As a truckload of pigs was being unloaded at a slaughterhouse in England, two pigs escaped and ran away.  They disappeared into a cornfield as fast as their legs could carry them. Slaughterhouse workers pursued the pigs but lost sight of them.  The police were called and joined the chase.  Finally, reporters showed up.

These clever, spry pigs became media stars.  The British, a nation of animal lovers, named them Butch Cassidy and the Sundance Pig.  The fugitives won the hearts of the British public.  The slaughterhouse wasn’t so popular.

The getaway tactics of Butch and Sundance included squeezing under a fence that was supposed to be pig-proof. Then they swam a cold, wide river in their bid for freedom. Six days later the pigs were discovered in a family’s back yard. They’d been living on leftover food thrown in the garbage.  The family and neighbors kept the refugees’ hideout a secret so they wouldn’t be returned to the slaughterhouse.  They told reporters they would turn the pigs over to authorities only when an animal sanctuary agreed to give them a permanent home.

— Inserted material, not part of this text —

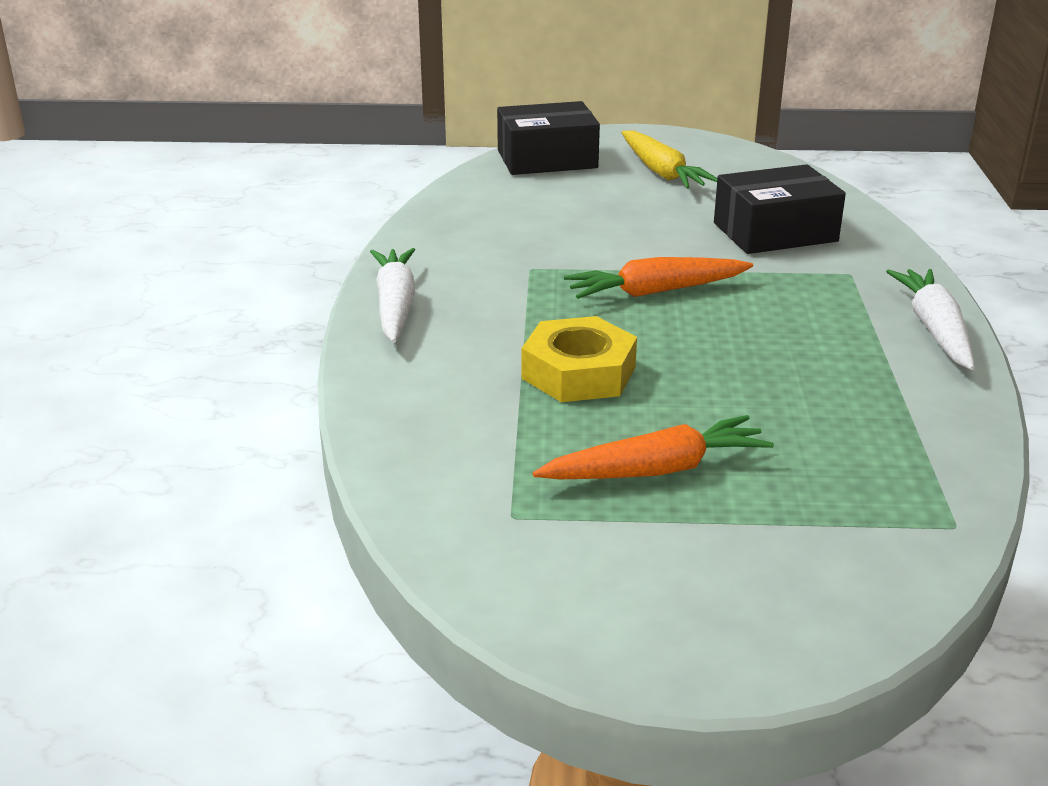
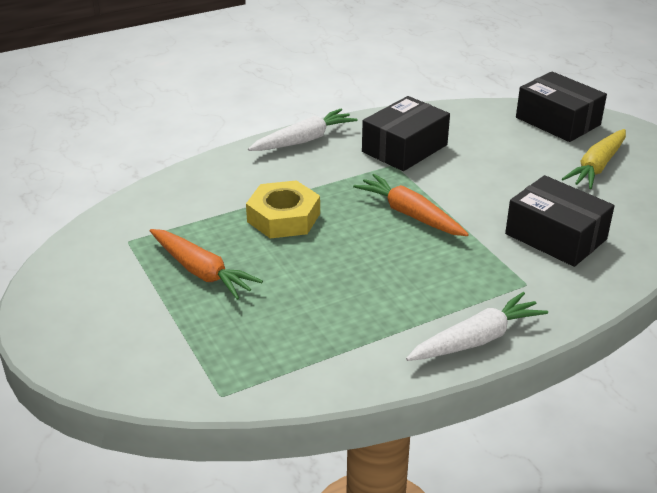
camera: 60 degrees right, 5 degrees up
none -> black box [362,96,450,171]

The owners of a British newspaper offered to buy Butch and Sundance at a handsome price.  They also found a sanctuary where the pigs were welcome. The adventures of Butch Cassidy and the Sundance Pig ended there.  They were driven to a spacious sanctuary where they lived a life of ease and comfort. Because they captured so much media attention around the world, the BBC produced a 60-minute TV dramatization of their adventures.